イラストレーターだった叔父が亡くなって、あっという間に半年が過ぎ去った。先月から銀座で回顧展ともいうべき個展が開催されている。
銀座といっても新橋駅からほど近いところが会場なので母にも億劫がっていないで見に行ってきたらどうかと勧めているのだが、まだ行っていないようだ。億劫がっているのは母だけでなく、実は僕も同じで先週新橋に行く用事があってようやく見てきたばかりである。
叔父と母は8つ歳が違う。母のすぐ下の妹とも6つ違う。歳のはなれた末っ子だったのだ。これだけ歳がはなれればいろいろなこと、ものの見方や考え方も違うだろうし、共有できる記憶もそう多くもないだろう。たとえば叔父の記憶では父親(僕にとっての祖父)は昭和21年に他界したことになっている。母の記憶では自分は中学生で弟は小学校に入ったばかりだったという(父を亡くして高校進学を諦めたという話を僕は母から何度となく聞いている)。おそらく昭和23、4年ではないか。
展示物のなかにある雑誌に連載された絵と文があり、祖母、母と5人の姉にかこまれて育った少年時代といった内容だった。7人の女性の似顔絵(さして似ているとも思われない)があり、祖母何年生まれ、母何年生まれとルビがふられている。姉たちは1~5と番号がふられ、やはり生年が記されている。よくよく見ると4(これは母だ)は昭和8年生まれとなっている。5(これは叔母)は昭和10年となっている。正しくは昭和9年と11年である。もう80になる老女が昭和何年生まれかなんて世の中的にはどうでもいいことであろうが、やはり6つも8つも歳がはなれると実のきょうだいとはいえ、そんなことはどうでもよくなってしまうのだろう。

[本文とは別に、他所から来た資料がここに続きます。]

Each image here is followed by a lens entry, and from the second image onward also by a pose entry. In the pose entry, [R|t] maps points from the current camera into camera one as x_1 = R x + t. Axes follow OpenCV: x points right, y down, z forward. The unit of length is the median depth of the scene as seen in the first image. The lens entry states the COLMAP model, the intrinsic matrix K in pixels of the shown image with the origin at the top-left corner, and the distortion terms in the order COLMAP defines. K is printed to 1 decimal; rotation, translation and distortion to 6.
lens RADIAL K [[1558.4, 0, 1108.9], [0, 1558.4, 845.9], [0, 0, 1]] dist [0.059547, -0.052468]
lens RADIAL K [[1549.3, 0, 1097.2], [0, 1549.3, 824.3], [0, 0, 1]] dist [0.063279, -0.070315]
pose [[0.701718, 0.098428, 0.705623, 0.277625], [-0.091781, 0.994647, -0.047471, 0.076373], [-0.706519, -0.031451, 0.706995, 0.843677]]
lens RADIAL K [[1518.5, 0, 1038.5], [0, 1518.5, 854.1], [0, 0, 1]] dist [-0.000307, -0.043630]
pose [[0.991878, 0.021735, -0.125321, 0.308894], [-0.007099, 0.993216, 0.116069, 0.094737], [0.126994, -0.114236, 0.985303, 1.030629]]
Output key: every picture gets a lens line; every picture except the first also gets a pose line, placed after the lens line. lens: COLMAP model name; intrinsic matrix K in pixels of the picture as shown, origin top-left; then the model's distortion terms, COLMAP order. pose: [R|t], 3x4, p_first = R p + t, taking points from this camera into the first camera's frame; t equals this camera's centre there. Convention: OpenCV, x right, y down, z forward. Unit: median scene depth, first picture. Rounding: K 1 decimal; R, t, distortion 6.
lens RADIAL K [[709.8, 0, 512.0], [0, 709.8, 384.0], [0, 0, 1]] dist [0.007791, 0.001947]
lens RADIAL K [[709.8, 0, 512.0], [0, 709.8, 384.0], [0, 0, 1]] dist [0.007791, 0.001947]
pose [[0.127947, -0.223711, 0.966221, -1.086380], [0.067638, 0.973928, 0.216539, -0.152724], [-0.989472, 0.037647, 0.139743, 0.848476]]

『戦艦武蔵』を読んだ後、次に読むのは『零式戦闘機』だと決めていた。
名古屋の三菱重工業の工場から試験飛行のためにぎゅうしゃで岐阜の各務原に牛車で引いて行く。宮崎駿監督「風立ちぬ」でもおなじみのシーンだ。この画期的な技術を発展的に継承できなかったことが誠に残念である。